Она повернулась ко мне, сияя, и сказала:
— Просто удивительно, какой эффект я произвожу на этого человека, он так трогательно меня обожает. Я иногда думаю, что такого я могла сделать ему, вообще ничего.
Она никогда не говорила о Полли. Сначала я предполагала, что причиной ее частых визитов ко мне было то, что я в ее сознании связана с Полли, и рано или поздно она захочет выговориться или даже использовать меня в примирении с дочерью. Однако я вскоре поняла, что Полли с Малышом умерли для нее, она не собиралась их больше использовать, Малыш никогда не сможет опять стать ее любовником, а Полли не восстановит ее реноме в глазах всего мира, она просто изгнала их из памяти.

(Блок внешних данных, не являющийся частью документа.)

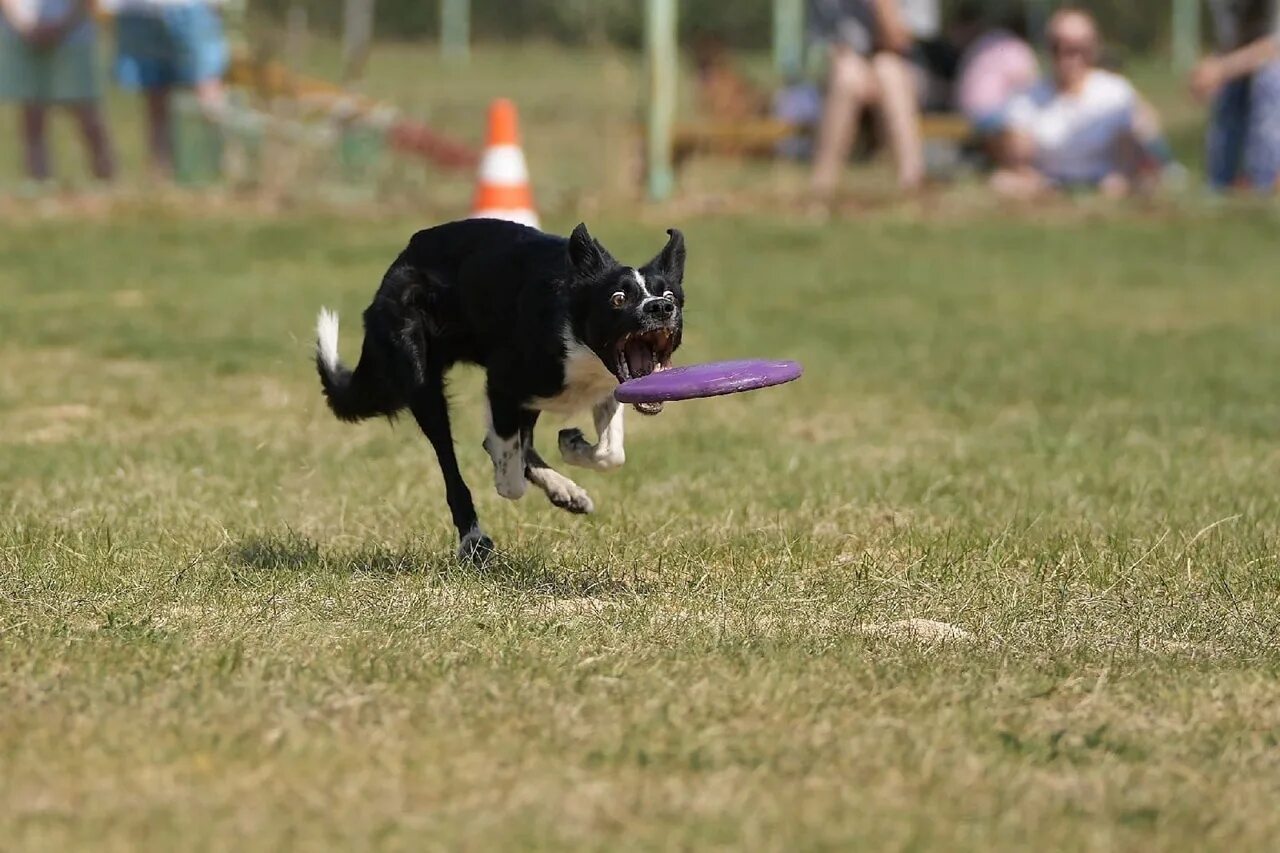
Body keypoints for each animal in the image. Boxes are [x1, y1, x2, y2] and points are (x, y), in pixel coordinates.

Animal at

Ее визиты ко мне частично происходили от чувства одиночества и частично из-за того, что мой дом был удобно расположен на полпути из Лондона в Хэмптон, и она могла удобно использовать меня в качестве гардеробной, ресторана и телефонной будки. Было заметно, что она ужасно одинока. Каждый уик-энд она наводняла Хэмптон важными людьми, умными людьми, даже просто людьми, но, даже используя Великую Английскую Любовь к сельской жизни и ловко растягивая эти визиты с пятницы до вторника, она оставалась одна на два пустых дня в середине недели. Она все реже и реже ездила в Лондон. Она всегда предпочитала Хэмптон, где царила в одиночку, Лондону, где она сталкивалась с определенной конкуренцией, и жизнь там без Полли, развлекавшей ее, и Малыша, поддерживавшего ее социальные игры, становилась слишком скучной и бессмысленной.